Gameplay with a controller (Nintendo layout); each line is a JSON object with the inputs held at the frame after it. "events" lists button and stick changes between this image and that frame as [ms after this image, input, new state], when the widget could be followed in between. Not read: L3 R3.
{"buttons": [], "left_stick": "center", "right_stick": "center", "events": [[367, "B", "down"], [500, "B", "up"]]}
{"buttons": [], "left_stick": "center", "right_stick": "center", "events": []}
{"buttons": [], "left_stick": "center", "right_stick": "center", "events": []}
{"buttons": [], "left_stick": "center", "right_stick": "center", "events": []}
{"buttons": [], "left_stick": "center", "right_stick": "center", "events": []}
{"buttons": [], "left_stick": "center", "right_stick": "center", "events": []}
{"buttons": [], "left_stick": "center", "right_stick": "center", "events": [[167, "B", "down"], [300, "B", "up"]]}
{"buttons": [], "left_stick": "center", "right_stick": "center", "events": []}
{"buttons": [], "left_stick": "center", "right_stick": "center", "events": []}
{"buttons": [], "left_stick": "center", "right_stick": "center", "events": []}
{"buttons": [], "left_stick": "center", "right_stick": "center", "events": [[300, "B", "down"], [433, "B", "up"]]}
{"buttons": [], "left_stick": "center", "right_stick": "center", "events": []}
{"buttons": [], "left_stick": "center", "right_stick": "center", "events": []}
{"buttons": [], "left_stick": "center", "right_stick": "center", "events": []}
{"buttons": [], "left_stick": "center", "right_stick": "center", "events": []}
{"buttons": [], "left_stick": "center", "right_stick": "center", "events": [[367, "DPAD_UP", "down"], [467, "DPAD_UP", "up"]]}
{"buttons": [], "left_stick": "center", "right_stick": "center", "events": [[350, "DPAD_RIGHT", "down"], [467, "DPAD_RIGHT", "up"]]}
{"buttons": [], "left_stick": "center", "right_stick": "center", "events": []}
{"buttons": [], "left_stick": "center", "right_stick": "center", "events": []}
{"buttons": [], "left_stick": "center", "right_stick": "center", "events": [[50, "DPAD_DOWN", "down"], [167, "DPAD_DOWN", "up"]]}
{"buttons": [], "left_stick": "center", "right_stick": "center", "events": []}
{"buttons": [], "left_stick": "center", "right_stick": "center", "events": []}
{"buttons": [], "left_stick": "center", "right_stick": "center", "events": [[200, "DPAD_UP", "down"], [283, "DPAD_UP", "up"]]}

[Problem to solve]
Repeat the whole listing exactly. Leave nothing out.

[Output for this exercise]
Gameplay with a controller (Nintendo layout); each line is a JSON object with the inputs held at the frame after it. "events" lists button and stick changes between this image and that frame as [ms after this image, input, new state], when the widget could be followed in between. Not read: L3 R3.
{"buttons": [], "left_stick": "center", "right_stick": "center", "events": [[367, "B", "down"], [500, "B", "up"]]}
{"buttons": [], "left_stick": "center", "right_stick": "center", "events": []}
{"buttons": [], "left_stick": "center", "right_stick": "center", "events": []}
{"buttons": [], "left_stick": "center", "right_stick": "center", "events": []}
{"buttons": [], "left_stick": "center", "right_stick": "center", "events": []}
{"buttons": [], "left_stick": "center", "right_stick": "center", "events": []}
{"buttons": [], "left_stick": "center", "right_stick": "center", "events": [[167, "B", "down"], [300, "B", "up"]]}
{"buttons": [], "left_stick": "center", "right_stick": "center", "events": []}
{"buttons": [], "left_stick": "center", "right_stick": "center", "events": []}
{"buttons": [], "left_stick": "center", "right_stick": "center", "events": []}
{"buttons": [], "left_stick": "center", "right_stick": "center", "events": [[300, "B", "down"], [433, "B", "up"]]}
{"buttons": [], "left_stick": "center", "right_stick": "center", "events": []}
{"buttons": [], "left_stick": "center", "right_stick": "center", "events": []}
{"buttons": [], "left_stick": "center", "right_stick": "center", "events": []}
{"buttons": [], "left_stick": "center", "right_stick": "center", "events": []}
{"buttons": [], "left_stick": "center", "right_stick": "center", "events": [[367, "DPAD_UP", "down"], [467, "DPAD_UP", "up"]]}
{"buttons": [], "left_stick": "center", "right_stick": "center", "events": [[350, "DPAD_RIGHT", "down"], [467, "DPAD_RIGHT", "up"]]}
{"buttons": [], "left_stick": "center", "right_stick": "center", "events": []}
{"buttons": [], "left_stick": "center", "right_stick": "center", "events": []}
{"buttons": [], "left_stick": "center", "right_stick": "center", "events": [[50, "DPAD_DOWN", "down"], [167, "DPAD_DOWN", "up"]]}
{"buttons": [], "left_stick": "center", "right_stick": "center", "events": []}
{"buttons": [], "left_stick": "center", "right_stick": "center", "events": []}
{"buttons": [], "left_stick": "center", "right_stick": "center", "events": [[200, "DPAD_UP", "down"], [283, "DPAD_UP", "up"]]}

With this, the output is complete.